The assembly language fragment labeled as error_code is the same for all exception handlers except the one for the “Device not available " exception (see the section "Saving and Loading the FPU, MMX, and XMM Registers" in Chapter 3). The code performs the following steps:

  1. Saves the registers that might be used by the high-level C function on the stack.

  2. Issues a cld instruction to clear the direction flag DF of eflags , thus making sure that autoincreases on the edi and esi registers will be used with string instructions .[*]

  3. Copies the hardware error code saved in the stack at location esp+36 in edx. Stores the value -1 in the same stack location. As we’ll see in the section "Reexecution of System Calls" in Chapter 11, this value is used to separate 0x80 exceptions from other exceptions.

  4. Loads edi with the address of the high-level do_handler_name( ) C function saved in the stack at location esp+32; writes the contents of es in that stack location.

  5. Loads in the eax register the current top location of the Kernel Mode stack. This address identifies the memory cell containing the last register value saved in step 1.

  6. Loads the user data Segment Selector into the ds and es registers.

  7. Invokes the high-level C function whose address is now stored in edi.

The invoked function receives its arguments from the eax and edx registers rather than from the stack. We have already run into a function that gets its arguments from the CPU registers: the _ _switch_to( ) function, discussed in the section "Performing the Process Switch" in Chapter 3.

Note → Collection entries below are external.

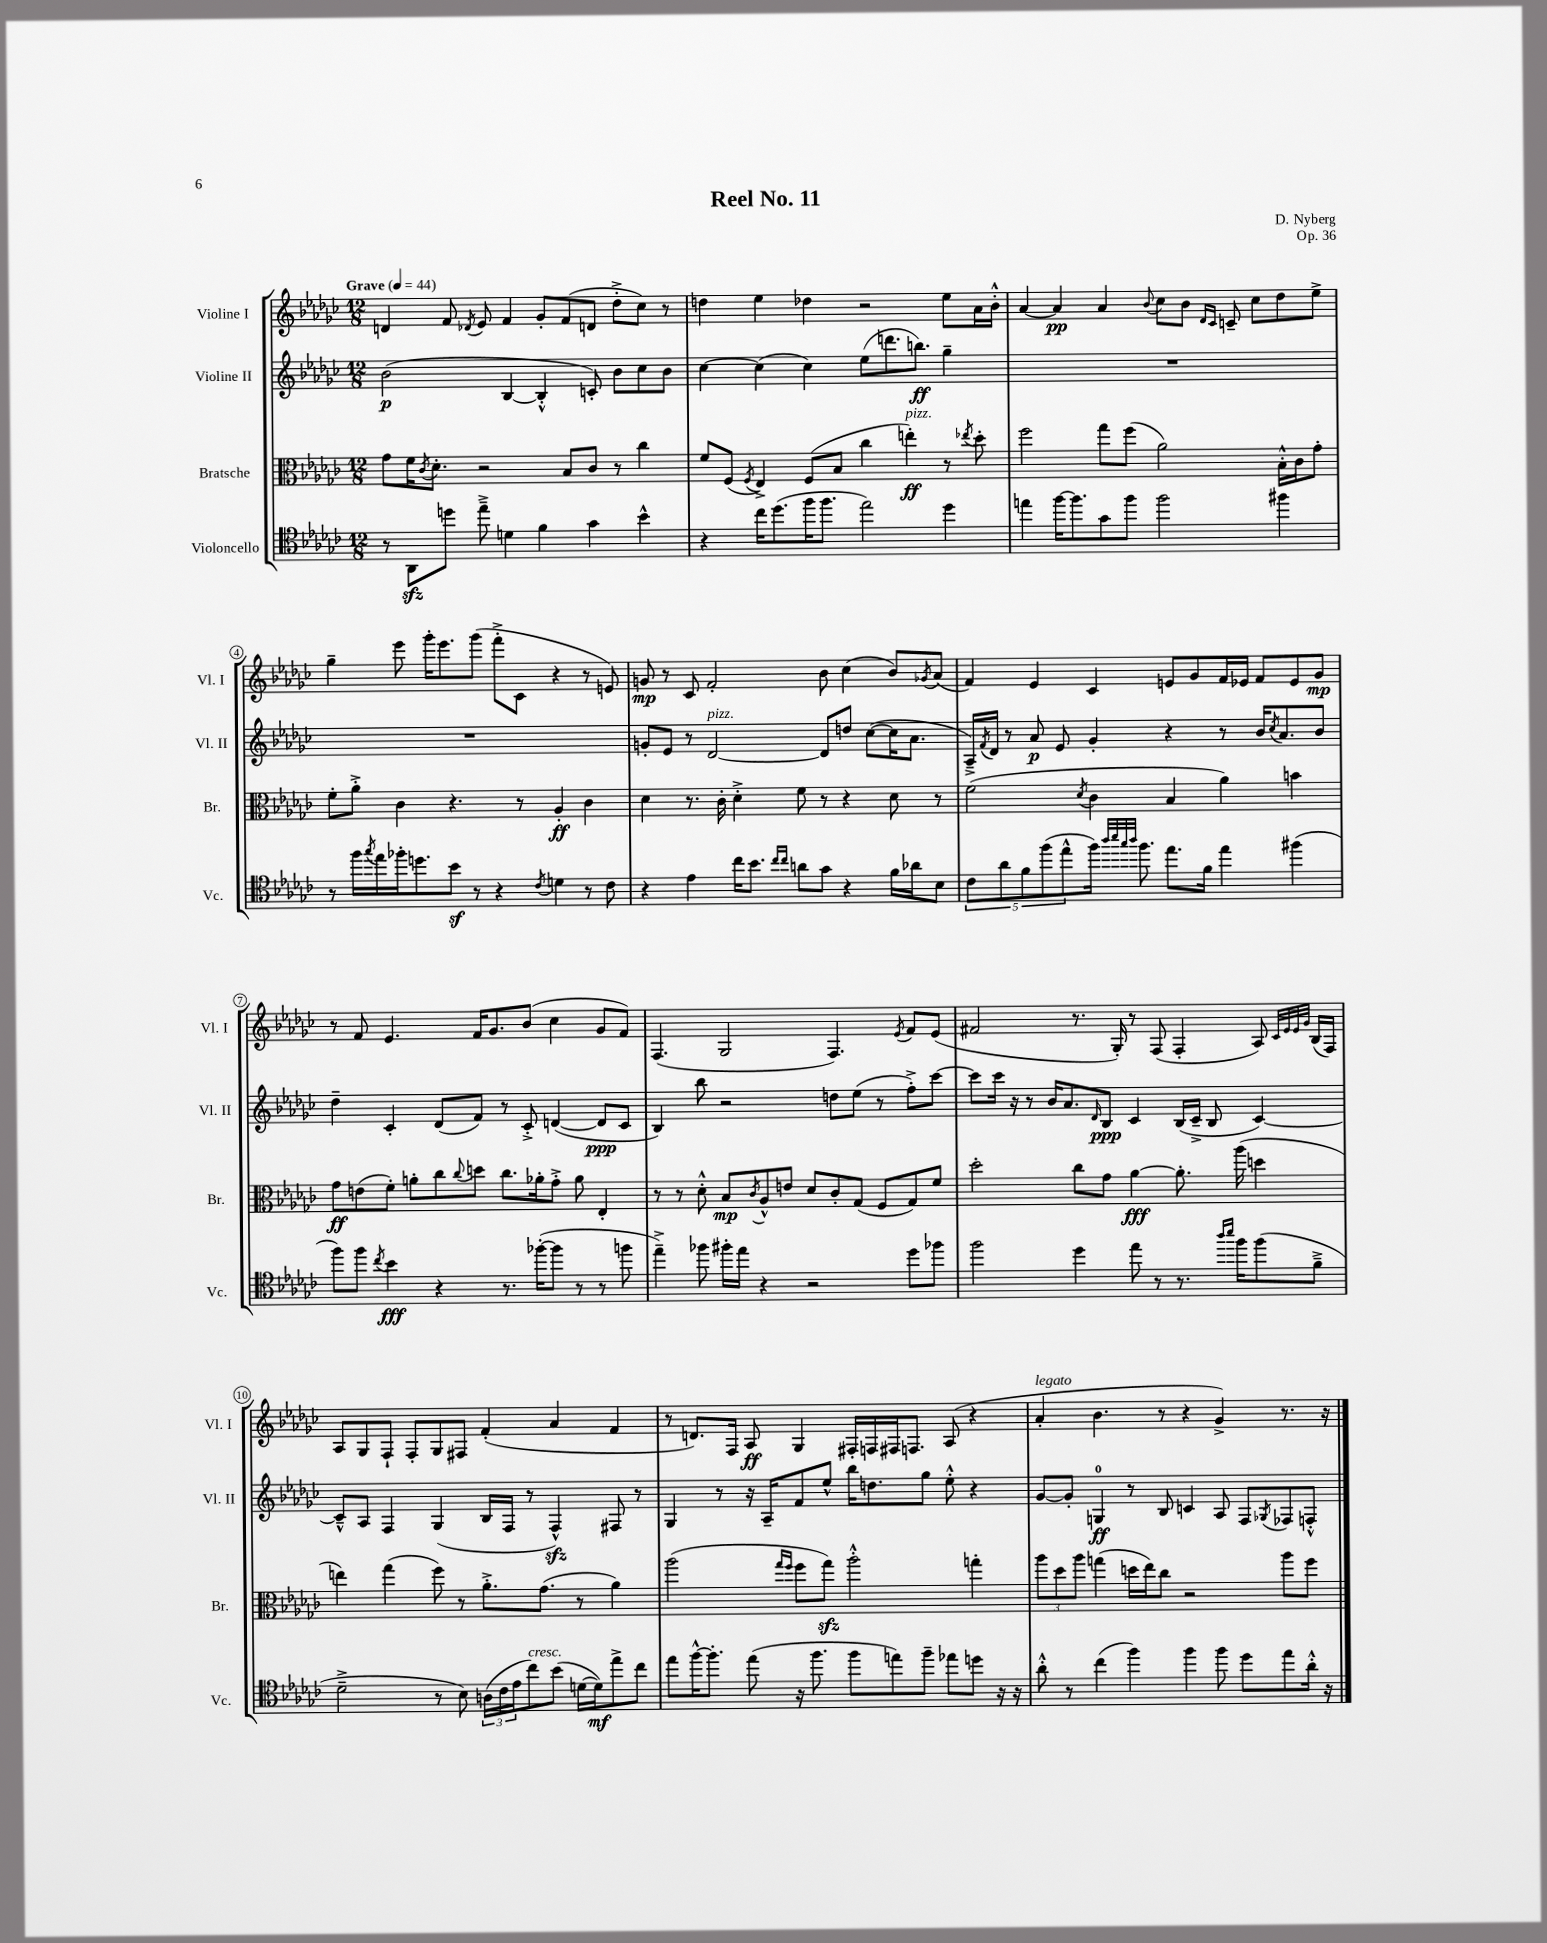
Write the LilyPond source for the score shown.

\header { title = "Reel No. 11" composer = "D. Nyberg" opus = "Op. 36" }
<<
\new StaffGroup <<
\new Staff = "s0" \with { instrumentName = "Violine I" shortInstrumentName = "Vl. I" } {
    \clef treble \key ges \major \numericTimeSignature \time 12/8 \tempo "Grave" 4 = 44
    d'4 f'8 \acciaccatura { des'8 } ees'8 f'4 ges'8-. f'8( d'8 des''8-.-> ces''8) r8 |
    d''4 ees''4 des''4 r2 ees''8 aes'16 bes'16-.-^ |
    aes'4~ aes'4\pp aes'4 \appoggiatura { bes'8 } ces''8 bes'8 \grace { des'16 ces'16 } c'8-- ces''8 des''8 ees''8-> |
    ges''4-- ees'''8 ges'''16-. ees'''8. ges'''8( f'''8-.-> ces'8 r4 r8 e'8) |
    g'8\mp r8 ces'8 f'2-. bes'8 ces''4( bes'8) \acciaccatura { ges'8 } aes'8( |
    f'4) ees'4 ces'4 e'8 ges'8 f'16 ees'16 f'8 ees'8 ges'8\mp |
    r8 f'8 ees'4. f'16 ges'8. bes'8( ces''4 ges'8 f'8) |
    f4.( ges2 f4.) \acciaccatura { ees'8 } f'8 ees'8( |
    fis'2 r8. ges16-.) r8 f8( f4-. aes8) \grace { ces'32 ees'32 ees'32 ges'32 } bes16( f16) |
    aes8 ges8 f8-! f8-. ges8 fis8 f'4-.( aes'4 f'4 |
    r8 d'8.) f16 aes8\ff ges4 fis16-. f16 fis16 f8. aes8( r4 |
    aes'4-.^\markup { \italic "legato" } bes'4. r8 r4 ges'4->) r8. r16 \bar "|." |
}
\new Staff = "s1" \with { instrumentName = "Violine II" shortInstrumentName = "Vl. II" } {
    \clef treble \key ges \major \numericTimeSignature \time 12/8
    bes'2\p( bes4~ bes4-.-^ c'8-.) bes'8 ces''8 bes'8 |
    ces''4~ ces''4( ces''4) ees''8( d'''8. b''8.\ff) ges''4-- |
    R1. |
    R1. |
    g'8-. ees'8 r8 des'2~^\markup { \italic "pizz." } des'8 d''8 ces''8~( ces''16 aes'8. |
    aes16--->) \acciaccatura { f'8 } des'16 r8 aes'8\p ees'8 ges'4-. r4 r8 bes'16 \acciaccatura { ces''8 } aes'8. bes'8 |
    des''4-- ces'4-. des'8( f'8) r8 ces'8-.-> d'4~( d'8\ppp ces'8 |
    bes4) bes''8 r2 d''8 ees''8( r8 f''8-.->) ces'''8~ |
    ces'''8 ces'''16 r16 r8 bes'16 aes'8. \grace { des'16 } bes8\ppp ces'4 bes16( ces'16---> bes8 ces'4~) |
    ces'8---^ aes8 f4 ges4( bes16 f16 r8 f4-^\sfz) fis8 r8 |
    ges4 r8 r16 aes16-- f'8 ees''8-^ bes''16 d''8. ges''8 ees''8-.-^ r4 |
    ges'8~ ges'8-. g4-0\ff r8 bes8 c'4 aes8 f8 \acciaccatura { ges8 } fes8 f8-.-^ \bar "|." |
}
\new Staff = "s2" \with { instrumentName = "Bratsche" shortInstrumentName = "Br." } {
    \clef alto \key ges \major \numericTimeSignature \time 12/8
    ges'8 f'16 \acciaccatura { ces'8 } des'8.-. r2 bes8 ces'8 r8 ces''4 |
    f'8 f8( \acciaccatura { f8 } ees4->) f8( bes8 ces''4 e''4-.\ff^\markup { \italic "pizz." }) r8 \acciaccatura { ees''8 } des''8-. |
    f''2 ges''8 f''8( aes'2) bes16-.-^ ces'16 ges'8-. |
    f'8-. aes'8-.-> ces'4 r4. r8 aes4-.\ff ces'4 |
    des'4 r8. ces'16-. des'4-.-> f'8 r8 r4 des'8 r8 |
    f'2( \acciaccatura { des'8 } ces'4 bes4 aes'4) b'4 |
    ges'8\ff e'8( f'8-.) a'8-. ces''8 \appoggiatura { ces''8 } d''8 ces''8. aes'16-. ges'8-.-> aes'8 ees4-. |
    r8 r8 des'8-.-^ bes8\mp \acciaccatura { ces'8 } aes8-^ e'8 des'8 ces'8-. ges8( f8 ges8) f'8 |
    des''2-. ces''8 ges'8 aes'4~\fff aes'8.-. aes''16( d''4 |
    e''4) ges''4( f''8) r8 aes'8.-.-> ges'8.( r8 aes'4) |
    aes''2( \grace { ges''16 f''16 } f''8 ges''8\sfz) aes''2-.-^ g''4-. |
    \tuplet 3/2 { aes''8 des''8 aes''8 } g''4( d''16 ees''16) ces''8 r2 aes''8 f''8 \bar "|." |
}
\new Staff = "s3" \with { instrumentName = "Violoncello" shortInstrumentName = "Vc." } {
    \clef tenor \key ges \major \numericTimeSignature \time 12/8
    r8 aes,8\sfz d''8 ees''8---> d'4 f'4 ges'4 bes'4-^ |
    r4 ces''16 des''8.( f''16 f''8. ees''2) des''4 |
    e''4 f''16~ f''8. ges'8 f''8 f''2 fis''4 |
    r8 f''16 \acciaccatura { ges''8 } ees''16 fes''16-. d''8. bes'8\sf r8 r4 \acciaccatura { ces'8 } d'4 r8 ces'8 |
    r4 ees'4 ces''16 bes'8. \grace { ces''16 ces''16 } a'8 ges'8 r4 f'16 aes'16 bes8 |
    \tuplet 5/4 { ces'8 aes'8 f'8 f''8( ees''8-^ } f''16) \grace { aes''32 bes''32 ges''32 aes''32 } f''8. ees''8. f'16 ees''4 fis''4( |
    f''8) f''8 \acciaccatura { ces''8 } bes'4\fff r4 r8. fes''16~-.( fes''8 r8 r8 f''8 |
    ees''4--->) fes''8 fis''16-. ees''16 r4 r2 des''8 fes''8 |
    f''2 des''4 ees''8 r8 r8. \grace { aes''16 bes''16 } f''16 f''8( f'8---> |
    des'2---> r8 bes8) \tuplet 3/2 { a16( ces'16 ees'16 } ces''8^\markup { \italic "cresc." }) bes'8( d'16~ d'16\mf) ees''8-> ces''8 |
    ees''8 f''16~-^ f''8.-. ees''8( r16 f''8. f''8 e''8) f''8-- ees''8 d''8 r16 r16 |
    aes'8-.-^ r8 ces''4( f''4) f''4 f''8 des''8 ees''8 aes'16-.-^ r16 \bar "|." |
}
>>
>>
\layout { \context { \Score \override BarNumber.stencil = #(make-stencil-circler 0.1 0.3 ly:text-interface::print) } }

Entering and Leaving the Exception Handler

As already explained, the names of the C functions that implement exception handlers always consist of the prefix do_ followed by the handler name. Most of these functions invoke the do_trap() function to store the hardware error code and the exception vector in the process descriptor of current, and then send a suitable signal to that process:

    current->thread.error_code = error_code;
    current->thread.trap_no = vector;
    force_sig(sig_number, current);

The current process takes care of the signal right after the termination of the exception handler. The signal will be handled either in User Mode by the process’s own signal handler (if it exists) or in Kernel Mode. In the latter case, the kernel usually kills the process (see Chapter 11). The signals sent by the exception handlers are listed in Table 4-1.

The exception handler always checks whether the exception occurred in User Mode or in Kernel Mode and, in the latter case, whether it was due to an invalid argument passed to a system call. We’ll describe in the section "Dynamic Address Checking: The Fix-up Code" in Chapter 10 how the kernel defends itself against invalid arguments passed to system calls. Any other exception raised in Kernel Mode is due to a kernel bug. In this case, the exception handler knows the kernel is misbehaving. In order to avoid data corruption on the hard disks, the handler invokes the die( ) function, which prints the contents of all CPU registers on the console (this dump is called kernel oops ) and terminates the current process by calling do_exit( ) (see "Process Termination" in Chapter 3).

When the C function that implements the exception handling terminates, the code performs a jmp instruction to the ret_from_exception( ) function. This function is described in the later section "Returning from Interrupts and Exceptions.”

[*] A single assembly language “string instruction,” such as rep;movsb , is able to act on a whole block of data (string).